With the growth in Kenya’s Islamic finance market picking up pace, it’s only a matter of time before the trade finance market starts to realise the opportunities. Shannon Manders reports.

Shariah-compliant finance continues to gain popularity in Africa, and Kenya has set its sights on becoming the Islamic finance hub of the East Africa region. With two shariah-compliant banks in operation, licensed takaful and retakaful businesses and a number of financial institutions offering products that comply with Islamic law, the country is well on its way to making this happen.

The increasing popularity of Islamic finance in Kenya can be attributed to a rising awareness in Sub-Saharan Africa of the growing trade interactions with the Middle East. Trade between Arab member countries of the GCC and Africa has grown from an estimated US$6.8bn to US$18.1bn in the last 10 years.

“Islamic finance has seen significant growth over the last two years, and will be a growth area in the region in the near future,” says Hassan Bashir, CEO of Takaful Insurance of Africa, Kenya’s first shariah-compliant insurance company.

Kenya is in the process of changing its finance laws to allow a smooth integration of Islamic finance in its banking sector. Indeed, the increasing interest in Islamic finance poses a new challenge to the country’s central bank, which will need to be well-prepared to regulate Islamic financial institutions looking to enter the market.

Paving the way

Shariah-compliant financial institutions and products started taking root in 2007 after the Kenyan government provided operating licences to two banks – Gulf African Bank and First Community Bank (FCB).

For Gulf African Bank, Islamic trade finance volumes are largely generated from letters of credit (LCs) and guarantees.
“There is a market, but it’s not looking for sophisticated deals,” says Abdalla Abdulkhalik, general manager, business, of Gulf African Bank. “The type of market we have is looking for shariah-compliant plain vanilla LCs. Last year, the volume that was traded on Islamic LCs that we opened was about Ksh5bn (US$532mn),” he adds.

Exercise aim
Update the stretch of the article on Kenya's Islamic finance market from "With the growth" to "last 10 years.", putting "Gulf Cooperation Council" in place of each "GCC", and give that stretch back.

Given data
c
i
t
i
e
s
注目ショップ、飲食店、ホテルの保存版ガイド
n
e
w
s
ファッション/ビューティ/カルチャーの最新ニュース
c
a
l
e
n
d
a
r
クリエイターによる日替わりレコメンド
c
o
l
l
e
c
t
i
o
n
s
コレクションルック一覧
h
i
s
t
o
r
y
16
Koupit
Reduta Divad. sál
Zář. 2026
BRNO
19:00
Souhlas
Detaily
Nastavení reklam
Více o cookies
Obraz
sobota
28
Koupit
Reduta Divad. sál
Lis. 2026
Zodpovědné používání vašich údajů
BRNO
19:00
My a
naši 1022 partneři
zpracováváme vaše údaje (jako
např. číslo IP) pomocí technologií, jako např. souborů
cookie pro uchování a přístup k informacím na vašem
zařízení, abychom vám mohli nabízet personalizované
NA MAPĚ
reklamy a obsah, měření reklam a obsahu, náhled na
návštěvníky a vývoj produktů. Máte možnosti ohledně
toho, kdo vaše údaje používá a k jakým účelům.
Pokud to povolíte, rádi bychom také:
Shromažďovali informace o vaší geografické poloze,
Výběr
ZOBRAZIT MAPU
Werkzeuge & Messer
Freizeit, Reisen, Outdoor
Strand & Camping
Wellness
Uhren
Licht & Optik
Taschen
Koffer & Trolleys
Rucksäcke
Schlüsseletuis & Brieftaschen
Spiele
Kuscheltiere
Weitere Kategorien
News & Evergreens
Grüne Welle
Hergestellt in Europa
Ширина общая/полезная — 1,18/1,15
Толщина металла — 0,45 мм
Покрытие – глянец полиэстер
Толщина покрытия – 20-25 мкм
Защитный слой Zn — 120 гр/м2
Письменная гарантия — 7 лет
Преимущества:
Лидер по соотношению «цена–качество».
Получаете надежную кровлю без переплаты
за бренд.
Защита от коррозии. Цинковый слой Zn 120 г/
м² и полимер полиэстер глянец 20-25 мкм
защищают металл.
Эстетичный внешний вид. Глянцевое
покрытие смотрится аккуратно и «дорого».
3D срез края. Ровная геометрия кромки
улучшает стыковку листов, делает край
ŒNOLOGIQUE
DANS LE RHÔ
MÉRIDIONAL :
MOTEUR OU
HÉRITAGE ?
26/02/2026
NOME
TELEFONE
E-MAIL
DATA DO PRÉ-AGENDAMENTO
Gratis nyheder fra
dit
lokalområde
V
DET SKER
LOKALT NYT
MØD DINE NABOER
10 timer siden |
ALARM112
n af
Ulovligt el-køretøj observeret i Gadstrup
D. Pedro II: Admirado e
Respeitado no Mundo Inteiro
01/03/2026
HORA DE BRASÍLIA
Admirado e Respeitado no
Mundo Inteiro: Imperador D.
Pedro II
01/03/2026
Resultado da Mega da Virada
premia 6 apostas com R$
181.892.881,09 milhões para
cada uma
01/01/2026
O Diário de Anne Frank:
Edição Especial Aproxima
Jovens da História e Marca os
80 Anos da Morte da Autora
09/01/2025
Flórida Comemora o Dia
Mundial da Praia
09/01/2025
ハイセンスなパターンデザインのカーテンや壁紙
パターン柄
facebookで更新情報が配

Output for this exercise
With the growth in Kenya’s Islamic finance market picking up pace, it’s only a matter of time before the trade finance market starts to realise the opportunities. Shannon Manders reports.

Shariah-compliant finance continues to gain popularity in Africa, and Kenya has set its sights on becoming the Islamic finance hub of the East Africa region. With two shariah-compliant banks in operation, licensed takaful and retakaful businesses and a number of financial institutions offering products that comply with Islamic law, the country is well on its way to making this happen.

The increasing popularity of Islamic finance in Kenya can be attributed to a rising awareness in Sub-Saharan Africa of the growing trade interactions with the Middle East. Trade between Arab member countries of the Gulf Cooperation Council and Africa has grown from an estimated US$6.8bn to US$18.1bn in the last 10 years.